--- Brano ---

■ ■ ■ ■ ■

Il network che salva i casalesi (scritto sul “Fatto Quotidiano” di ieri 14.1.12)

 

Ma è stato “solo” un istinto di casta quello che ha portato
il parlamento a sottrarre Nicola Cosentino alle leggi della Repubblica? A
salvarne uno per completare il suicidio collettivo? Chi conosce un po’ storia e
personaggi del parlamento italiano sa quanto questo istinto sia potente. L’idea
che domani possa capitare a me o a te, a qualcuno dei nostri. L’idea che la
nostra dignità costituzionale ci ponga al di sopra delle leggi. L’idea che
tutto questo si possa chiamare “garantismo”. Lo stesso a cui non per nulla si è
appellata la Lega del cappio e di Roma ladrona.
Ma dietro il caso Cosentino c’è altro. C’è la storia di lealtà e solidarietà
che si radicano nelle fibre più intime del potere. Fibre invisibili,
inconfessate. E forse, per iniziare a capire, conviene tornare a quella
riunione segreta venuta a galla nel luglio del 2010 e che proiettò sull’Italia
l’immagine di qualcosa di simile a una nuova P2; una P3, come si disse. In
quella riunione a Roma si erano trovati in otto. Ripassiamo i nomi. C’era Denis
Verdini, vero coordinatore del Pdl, referente della cricca dei costruttori.
C’era Marcello Dell’Utri, ispiratore del progetto di Forza Italia e poi
condannato in appello per concorso esterno in associazione mafiosa. C’era
Flavio Carboni, uomo P2, con la sgradevolezza di essere stato condannato in
primo grado (ma poi assolto) per l’omicidio del “banchiere di Dio” Roberto
Calvi. C’era il governo, nella persona del magistrato e sottosegretario alla
Giustizia Giacomo Caliendo. C’era un altro esponente del ministero della Giustizia,
nella persona di Arcibaldo Miller, capo degli ispettori ministeriali. Poi
Antonio Martone, avvocato generale della Cassazione e già presidente
dell’associazione nazionale magistrati. Infine c’erano due signori campani sconosciuti
alla quasi totalità dei cittadini italiani. Uno era Pasquale Lombardi, l’altro
Arcangelo Martino. Il primo autonominatosi giudice tributario, in quanto membro
di commissioni tributarie, ed ex sindaco di un paese irpino. Il secondo
“imprenditore” e piuttosto anonimo ex assessore socialista. Che cosa accomunava
i due? Essere stati tra gli sponsor più
intransigenti della candidatura di Cosentino a presidente della regione Campania.

■ ■ ■ ■ ■

--- Materiale fornito ---
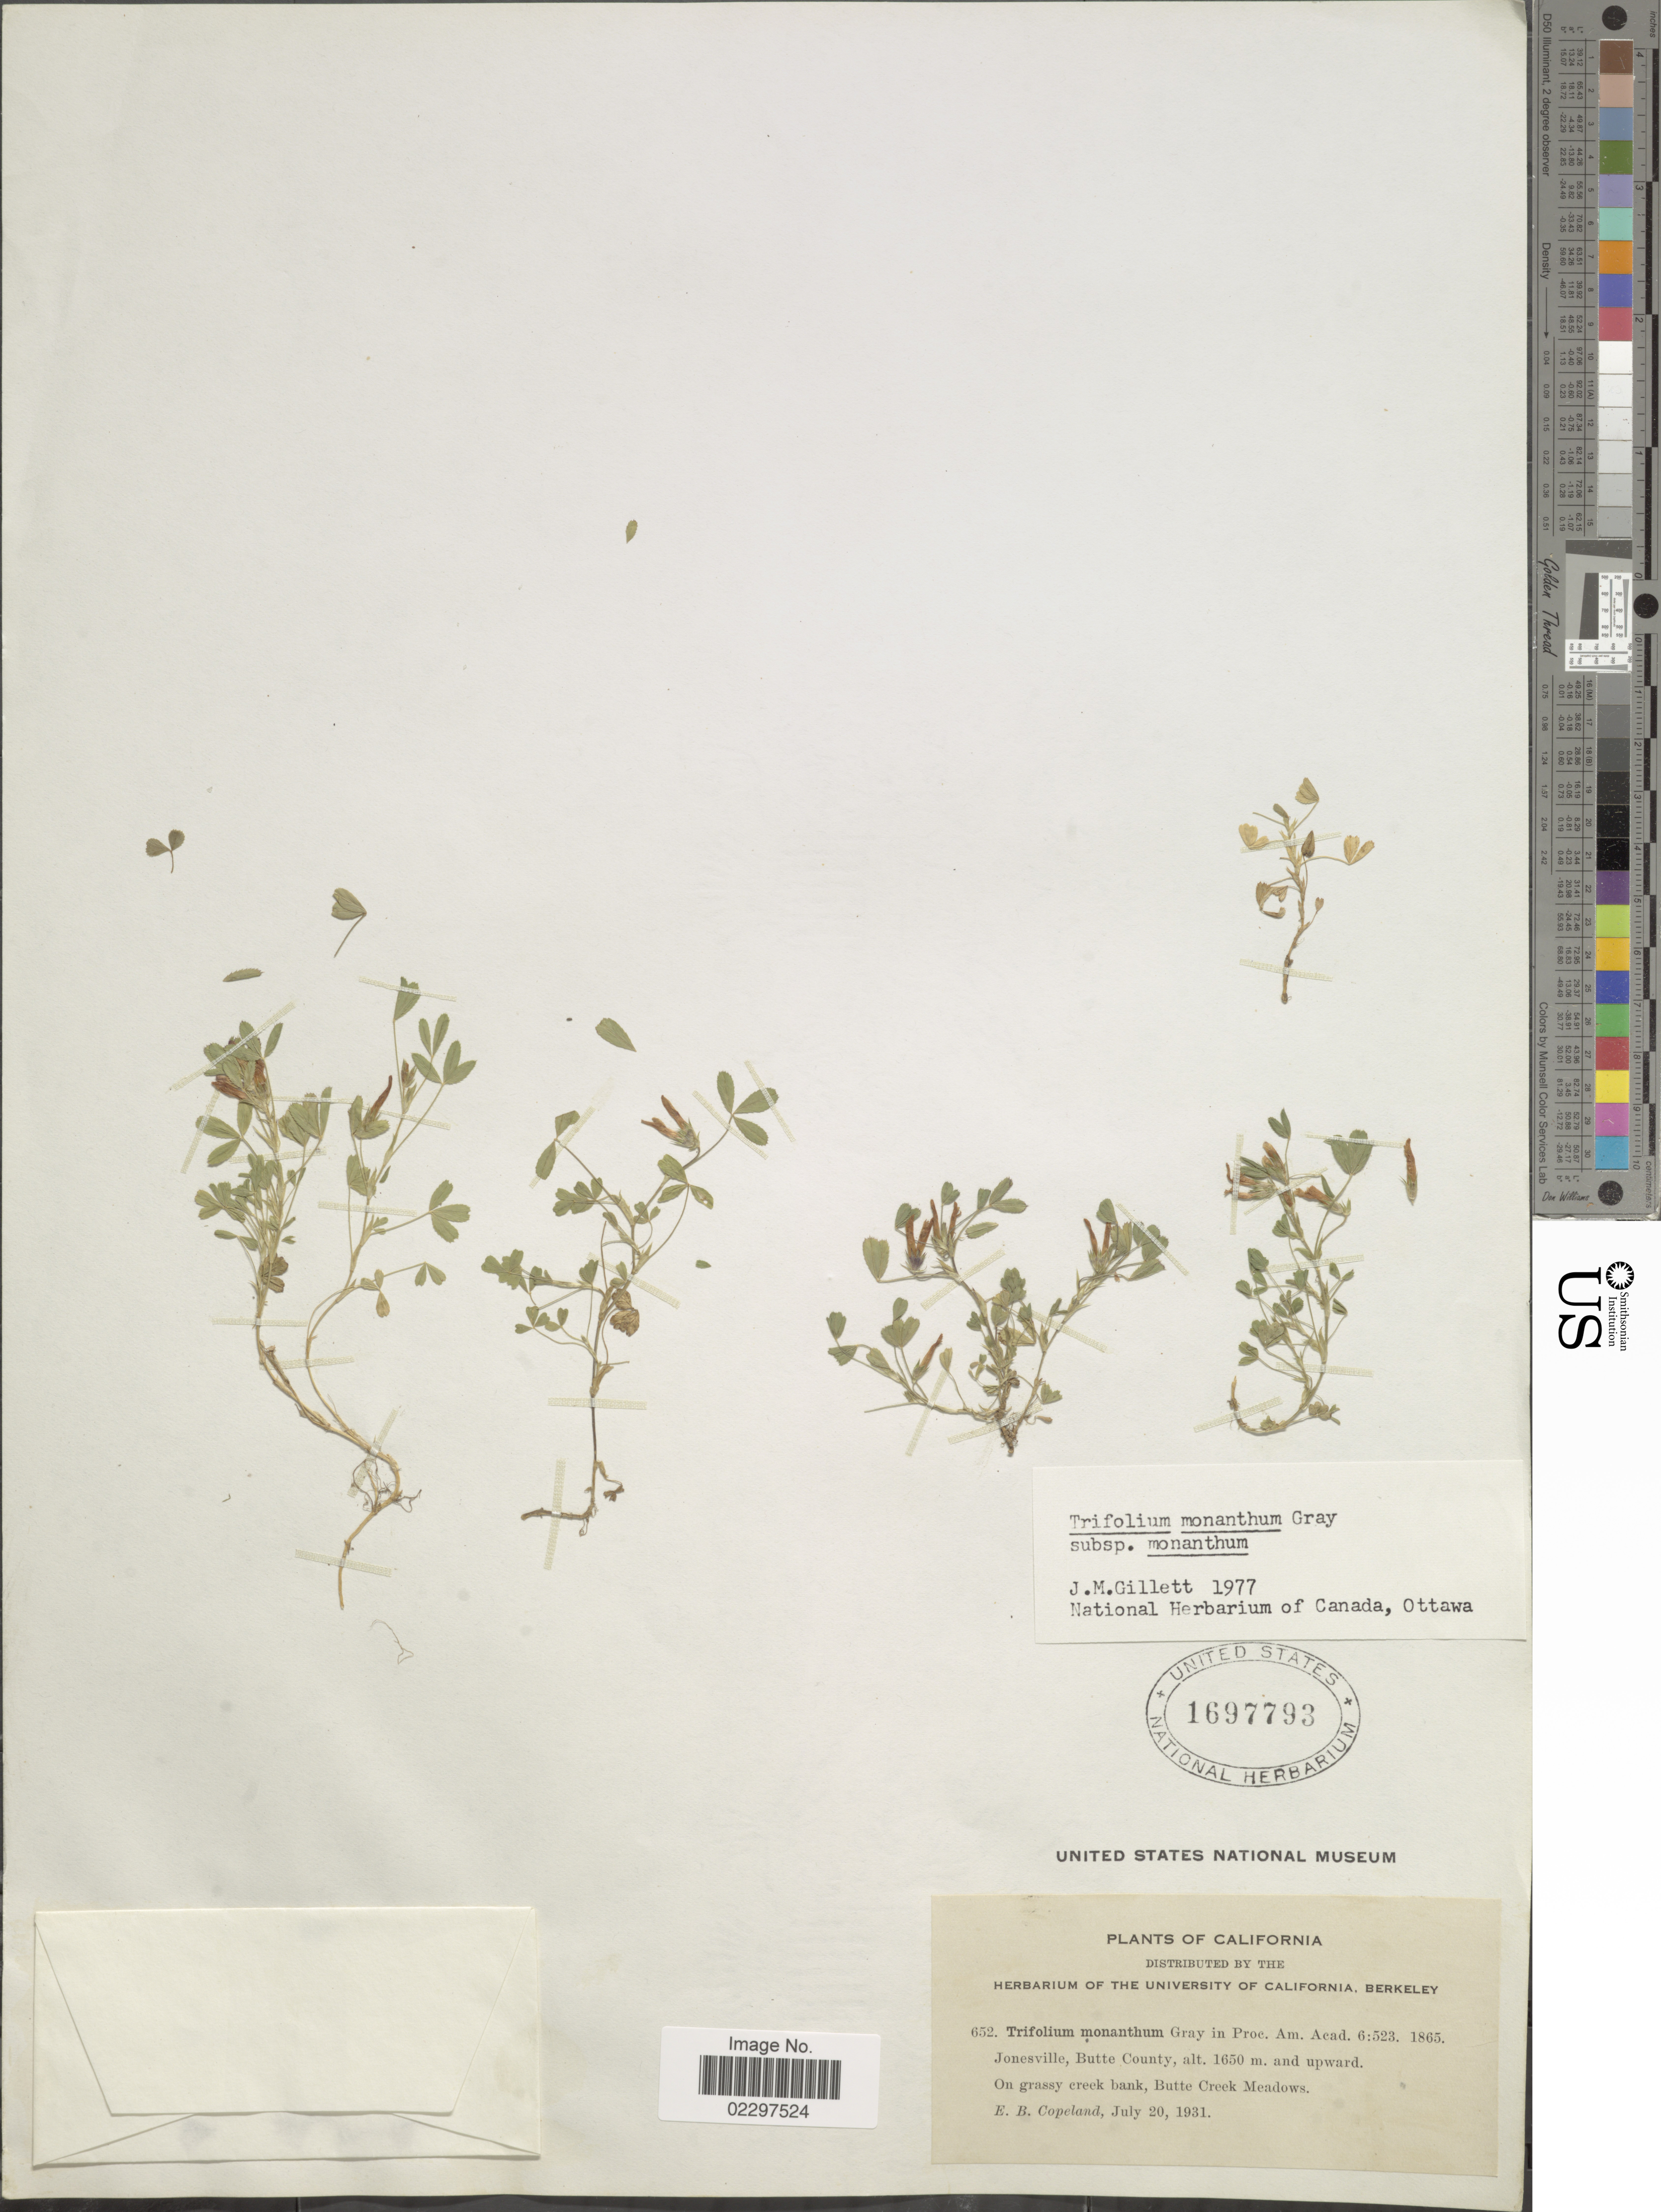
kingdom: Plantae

■ ■ ■ ■ ■

--- Consegna ---
#1 Trascrivi dal brano il tratto che va da “Il network che” fino a “di Roma ladrona.”.
#2 Elenca tutte le persone che, secondo il brano, erano presenti alla riunione segreta di Roma.
Per rispondere serve soltanto il brano, non i dati.

--- Risultati in ordine ---
#1
Il network che salva i casalesi (scritto sul “Fatto Quotidiano” di ieri 14.1.12)

 

Ma è stato “solo” un istinto di casta quello che ha portato
il parlamento a sottrarre Nicola Cosentino alle leggi della Repubblica? A
salvarne uno per completare il suicidio collettivo? Chi conosce un po’ storia e
personaggi del parlamento italiano sa quanto questo istinto sia potente. L’idea
che domani possa capitare a me o a te, a qualcuno dei nostri. L’idea che la
nostra dignità costituzionale ci ponga al di sopra delle leggi. L’idea che
tutto questo si possa chiamare “garantismo”. Lo stesso a cui non per nulla si è
appellata la Lega del cappio e di Roma ladrona.

#2
Denis Verdini
Marcello Dell’Utri
Flavio Carboni
Giacomo Caliendo
Arcibaldo Miller
Antonio Martone
Pasquale Lombardi
Arcangelo Martino